Text zur Analyse ▸
-------------------------
Notwendig war nicht ein erbitterter Kampf mit der Armee (auf den sich die EFF nicht vorbereitet hatte und den sie nie auf die Beine stellen konnte), sondern Verteidigungsposten aus der ArbeiterInnenklasse, die die Stadtteile vor der Polizei schützen, sich mit den einfachen SoldatInnen verbrüdern und kriminelle Banden aufhalten konnten, die anrückten, um die Situation auszunutzen. Es gibt einige Berichte darüber, dass dies ansatzweise stattgefunden hat, allerdings nicht unter Führung der EFF.

Dass Malema Zuma stillschweigend unterstützt, ist keine Überraschung, wenn man bedenkt, wie viele Gemeinsamkeiten sie haben. Sie kommen beide aus dem stalinistischen Lager innerhalb des ANC, beide sind in Korruptionsvorwürfe immensen Ausmaßes verwickelt und  Meister der Demagogie. Aber auch der Präsident der National Union of Metalworkers of South Africa (Nationaler Metallarbeiterinnenverband, NUMSA; größte Einzelgewerkschaft Südafrikas) und Führer der Socialist Revolutionary Workers Party (Sozialistische Revolutionäre ArbeiterInnenpartei, SRWP), Irvin Jim, schloss sich den beiden an und machte zu seiner Hauptbeschwerde über Ramaphosa „dessen Versäumnis, den ehemaligen Präsidenten Zuma beim Namen zu nennen“. Diese beiden falschen Führer würden lieber einen Handel mit Zuma eingehen, als einen Ausweg für die ArbeiterInnenklasse aufzuzeigen.

Wie weiter?

Unruhen, selbst wenn sie authentische Aufschreie der Armen und Verzweifelten sind, angeheizt durch die Wut gegen ihre UnterdrückerInnen, können niemals die Grundlage für einen längeren Kampf bieten. Bestenfalls können sie die Massen ermutigen und eine Minderheit politisieren, indem sie sie mit einer gewissen organisatorischen Grundausbildung ausstatten. Aber am Ende können sie genau die Gruppen von sich entfremden, die mit den Folgen leben müssen: Repression (über 2.500 Verhaftungen), Lebensmittel- und Treibstoffknappheit und weitere Entbehrungen.
-------------------------
Verständnis prüfen ▸
[A] Wie viele Verhaftungen nennt der Text zur Analyse als Beispiel für Repression?
[B] Entscheiden Sie für jede der folgenden Aussagen, ob sie mit dem Text zur Analyse übereinstimmt, und belegen Sie Ihre Antwort mit einem wörtlichen Zitat. (i) Die EFF hatte sich auf einen erbitterten Kampf mit der Armee vorbereitet. (ii) Malema und Zuma kommen beide aus dem stalinistischen Lager innerhalb des ANC. (iii) Unruhen können die Grundlage für einen längeren Kampf bieten.
[C] Kopieren Sie aus dem Text zur Analyse wortgetreu den Abschnitt zwischen „Unruhen, selbst wenn“ und „und weitere Entbehrungen.“, beide Stellen eingeschlossen.
Die Datensätze spielen hierfür keine Rolle.

[Datensatzeinträge]
-------------------------
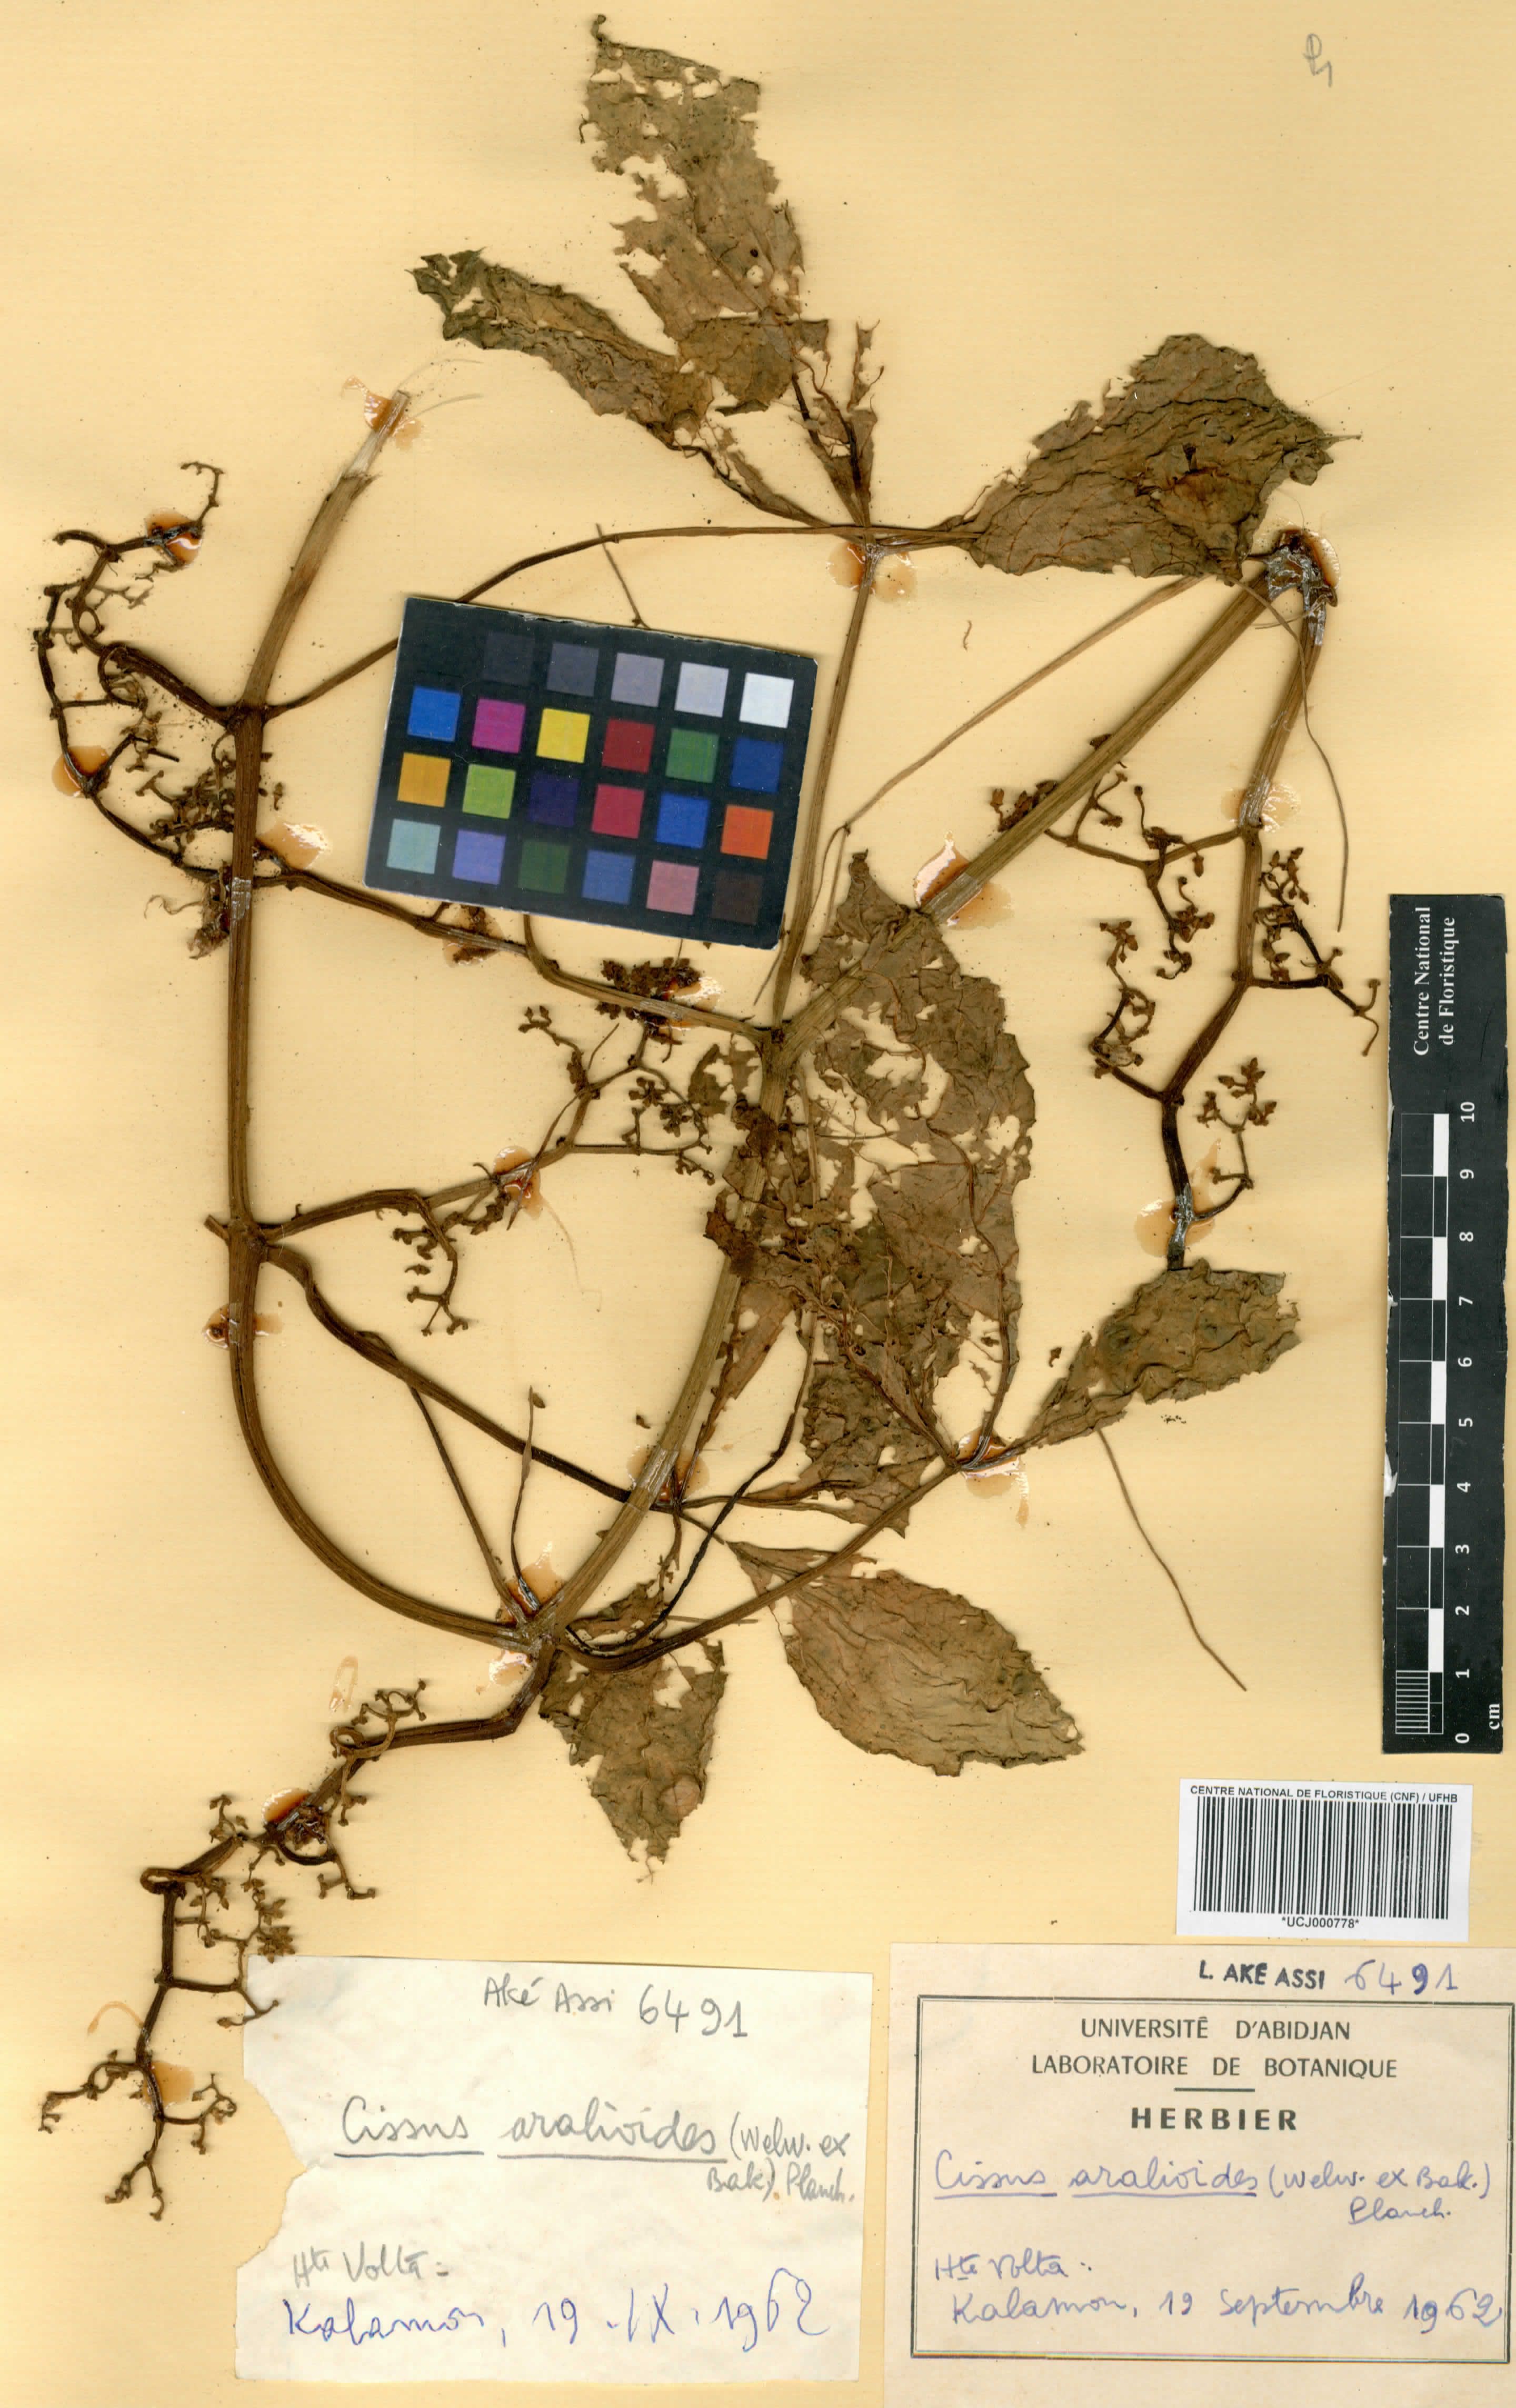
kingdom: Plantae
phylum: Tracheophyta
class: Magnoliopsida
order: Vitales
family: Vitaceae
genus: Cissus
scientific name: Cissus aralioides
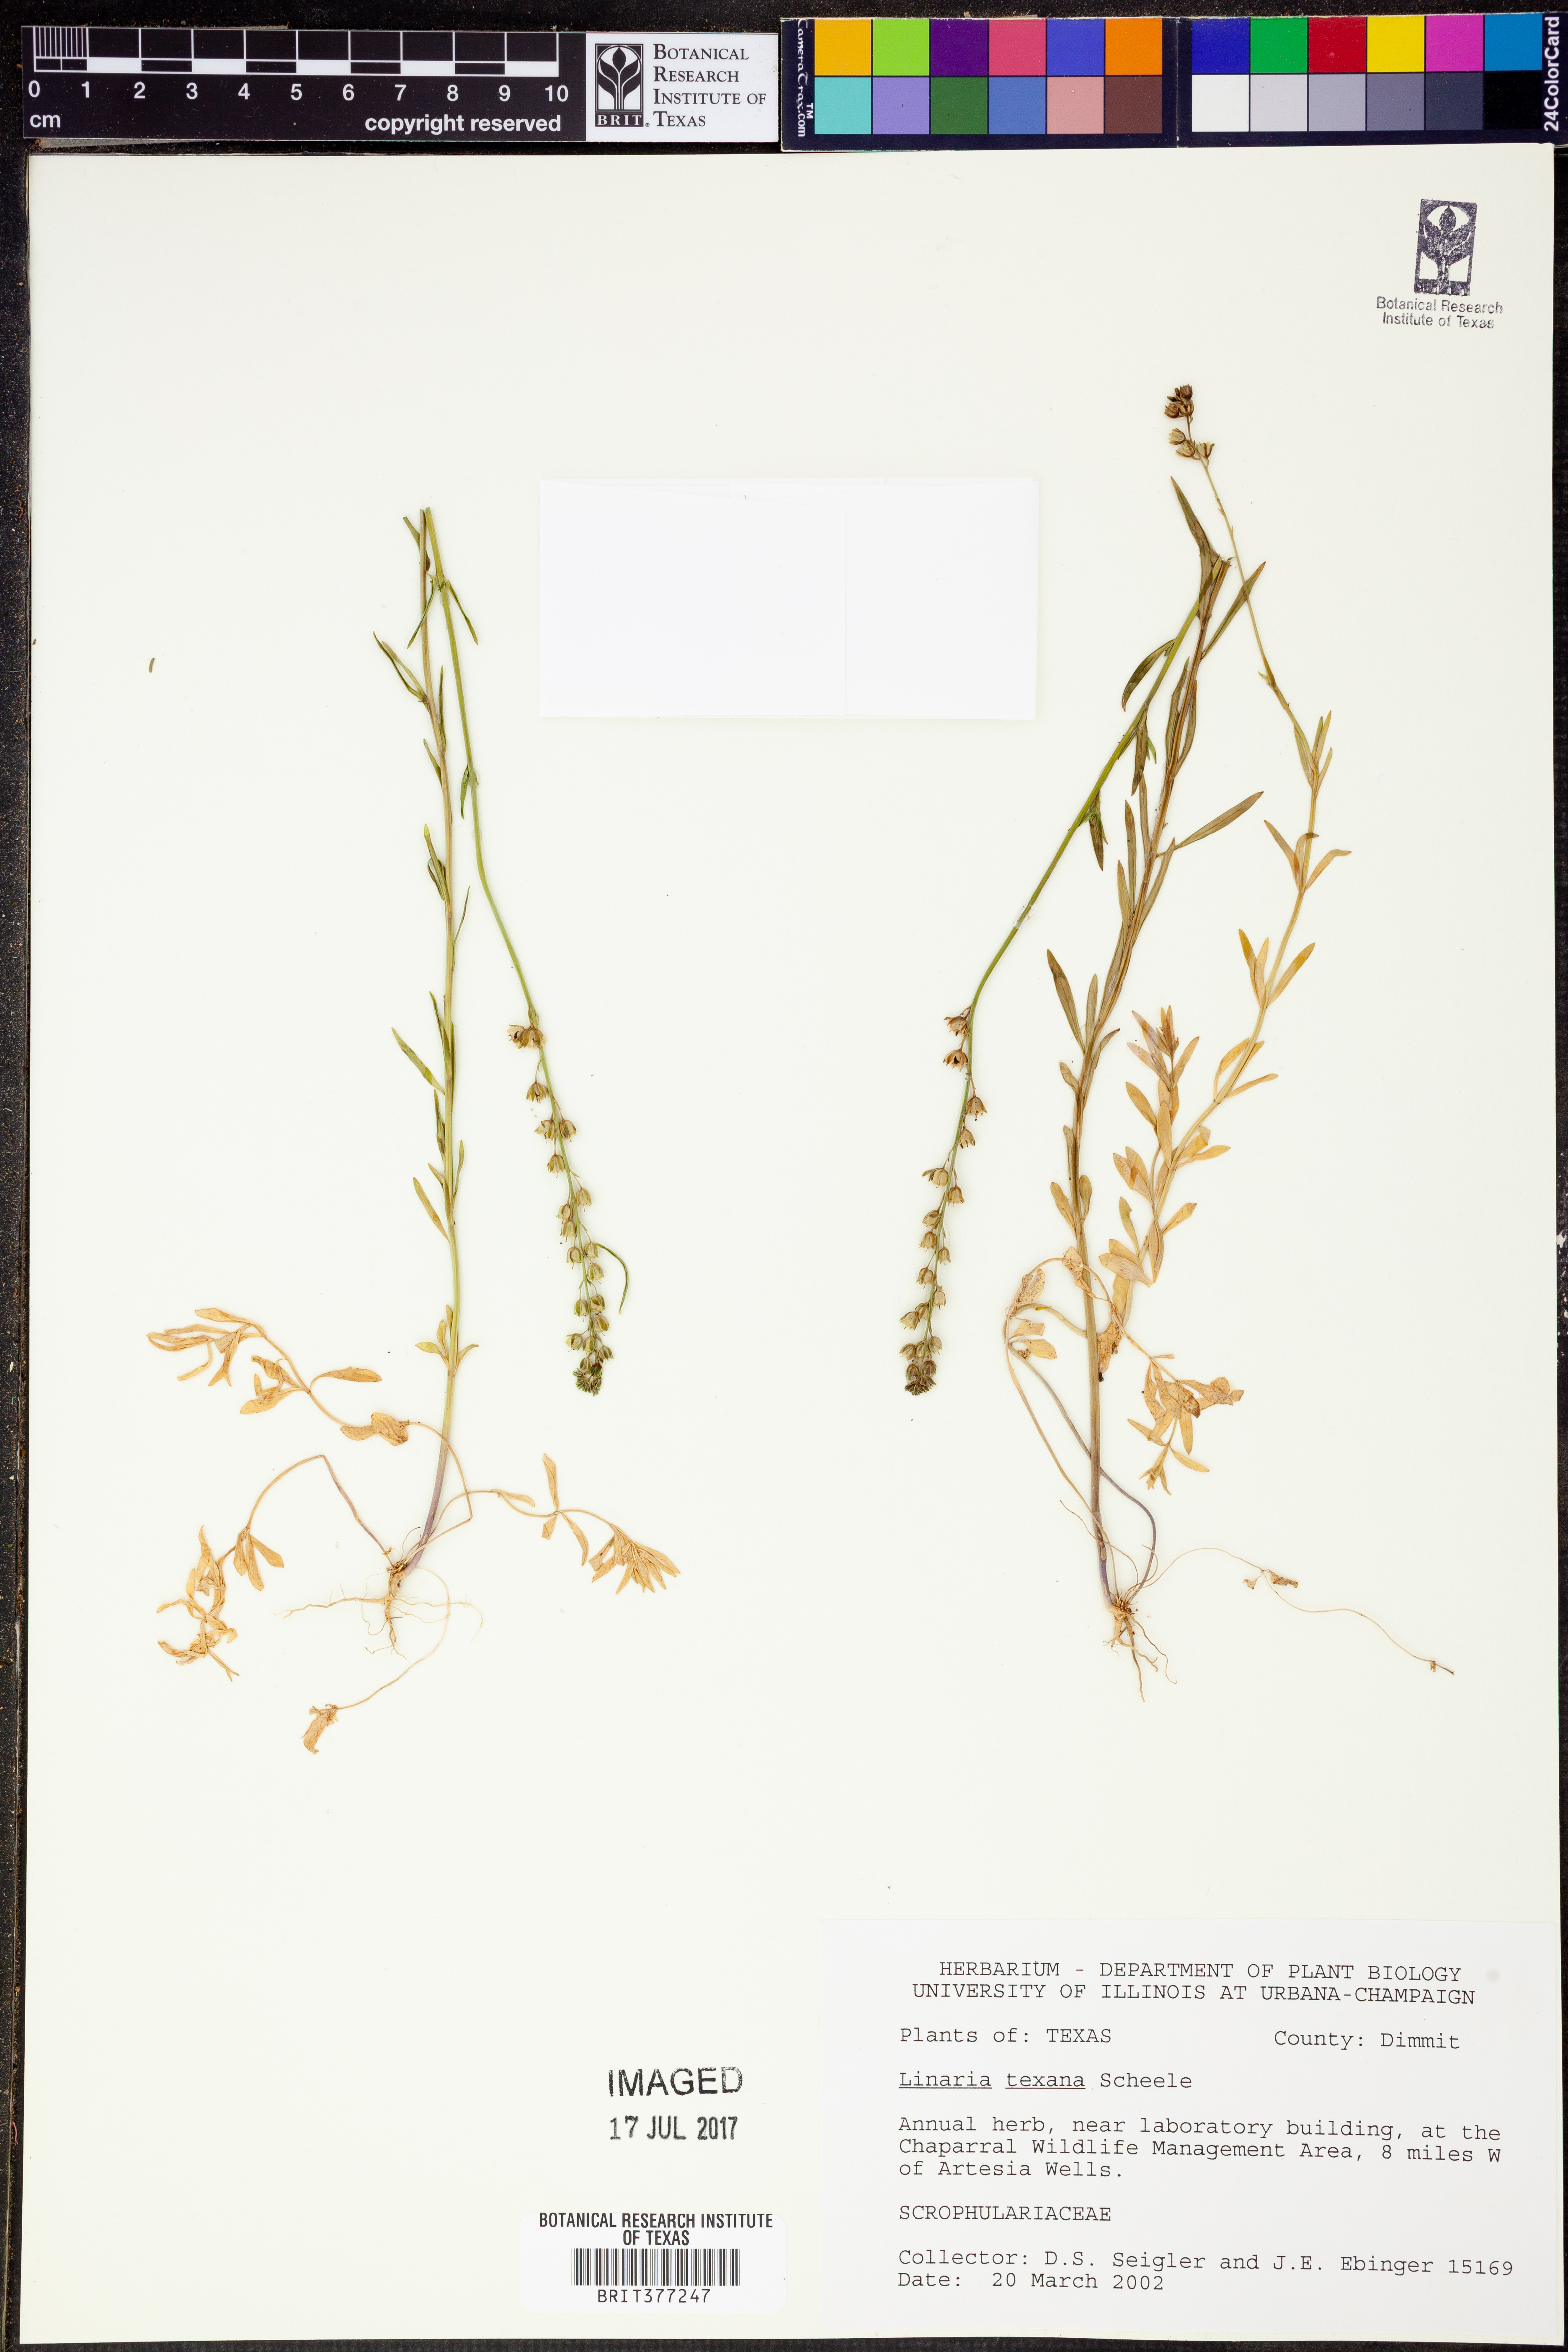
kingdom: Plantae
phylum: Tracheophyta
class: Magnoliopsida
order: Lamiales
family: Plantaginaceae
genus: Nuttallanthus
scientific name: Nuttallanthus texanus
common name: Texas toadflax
-------------------------
Lösungen der Aufgaben ▸
[A] Über 2.500 Verhaftungen.

[B]
(i) Nein: „auf den sich die EFF nicht vorbereitet hatte“
(ii) Ja: „Sie kommen beide aus dem stalinistischen Lager innerhalb des ANC“
(iii) Nein: „können niemals die Grundlage für einen längeren Kampf bieten“

[C]
Unruhen, selbst wenn sie authentische Aufschreie der Armen und Verzweifelten sind, angeheizt durch die Wut gegen ihre UnterdrückerInnen, können niemals die Grundlage für einen längeren Kampf bieten. Bestenfalls können sie die Massen ermutigen und eine Minderheit politisieren, indem sie sie mit einer gewissen organisatorischen Grundausbildung ausstatten. Aber am Ende können sie genau die Gruppen von sich entfremden, die mit den Folgen leben müssen: Repression (über 2.500 Verhaftungen), Lebensmittel- und Treibstoffknappheit und weitere Entbehrungen.